How do you define a poem?

I was thinking about all the different ways we shape our poems, in terms of length, stanza, white space, rhyming, not rhyming metaphors, or literal, and I was thinking what is the basic structure. What must a poem have to be called a poem, especially now that there are pros poems?(They probably have always been around but it is new to me.) There was this image or sound in my head about what is a poem growing up, haikus, limerick, lyrical, sonnets and all these poems have rules you must follow. What about poems that have no rules? Is it acceptable for me to write something and say this is a poem? I am begging to think it is more of the way a piece read or makes readers feel when reading. Poetry is ever changing and growing, This could be a poem about poetry, possibly. There are many things that are poetry but what is not poetry? Even in asking that question I realize that everything is poetry, everything has something about it that is poetic. But what screams I AM NOT POETRY.
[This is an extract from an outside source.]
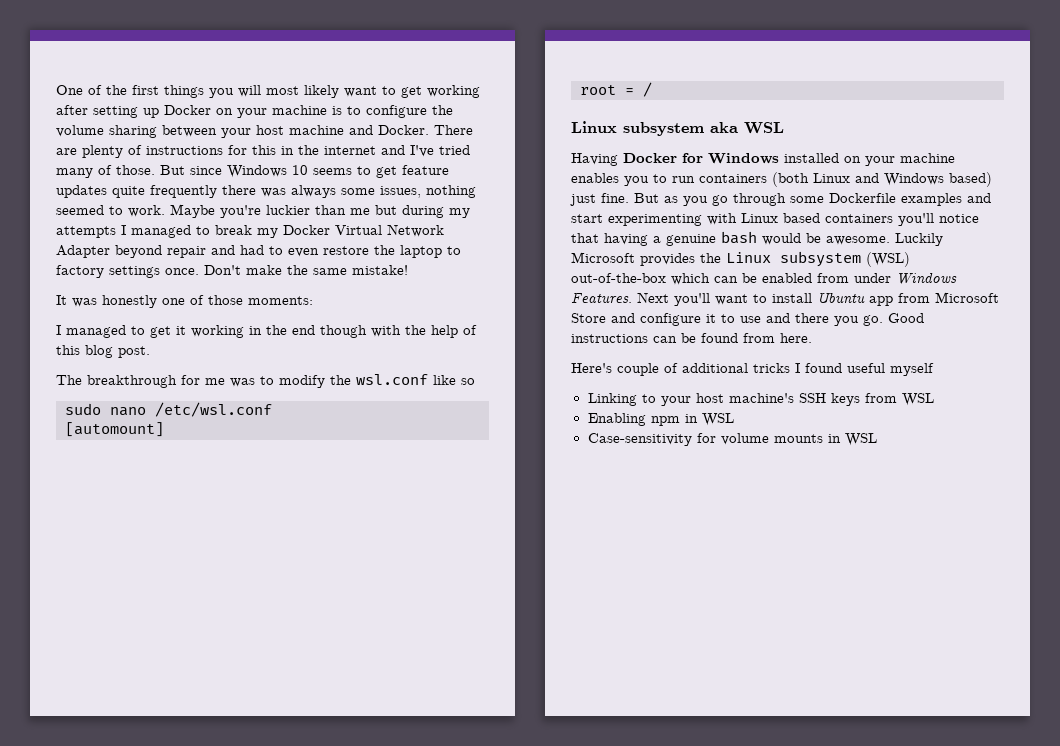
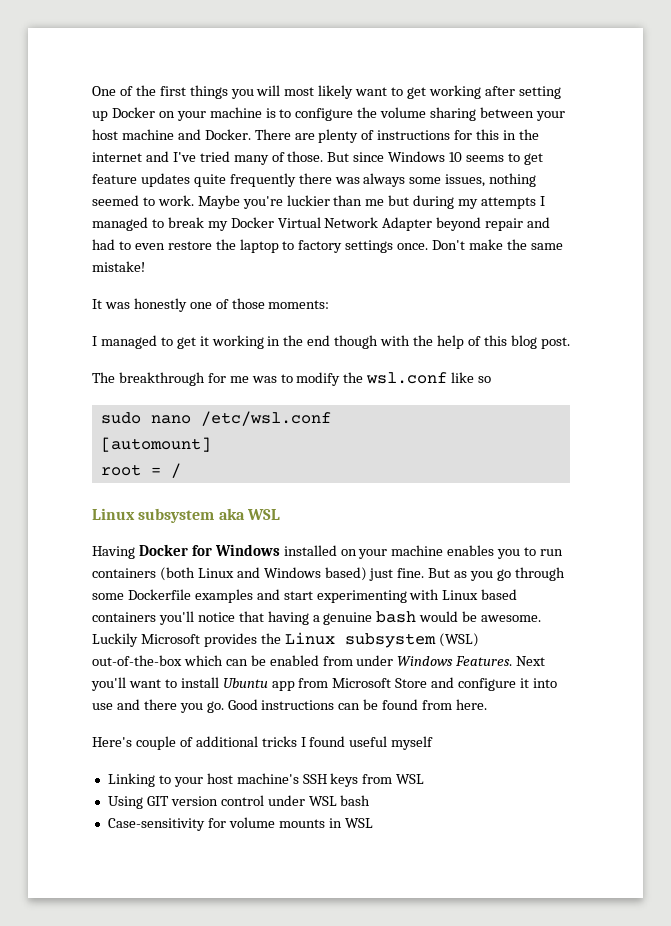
[721,314,735,323] to -> [532,678,557,688] into
[587,413,734,426] Enabling npm in WSL -> [107,795,371,809] Using GIT version control under WSL bash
3 Replies to “How do you define a poem?”

  1. Maiah,

    This is a great question to ask. I’m more of a creative nonfiction person, though I’ve focused on poetry for the past year or so, and I’ve noticed that the difference is in the cadence and the breath…prose is like normal speech, though it can be classified as lyrical or narrative, but poetry has a certain rhythm and well-crafted cadence to it (even if it is an entirely experimental free-verse poem). I’ve noticed that even prose poetry has a specific rhythm to it that is unique to poetry. Words, syllables, spaces and lines matter exponentially more in poetry than they do in prose (arguably).

    For me, it mainly returns to the idea of breath. Prose feels like natural, paced breath and poetry can be short, rapid breath or gasping-due-to-lack-of-oxygen…the breath is meticulously crafted in the words and in the line.

    To me, this seems like the smallest and broadest unit of a poem that helps me make sense of what is poetry and what isn’t.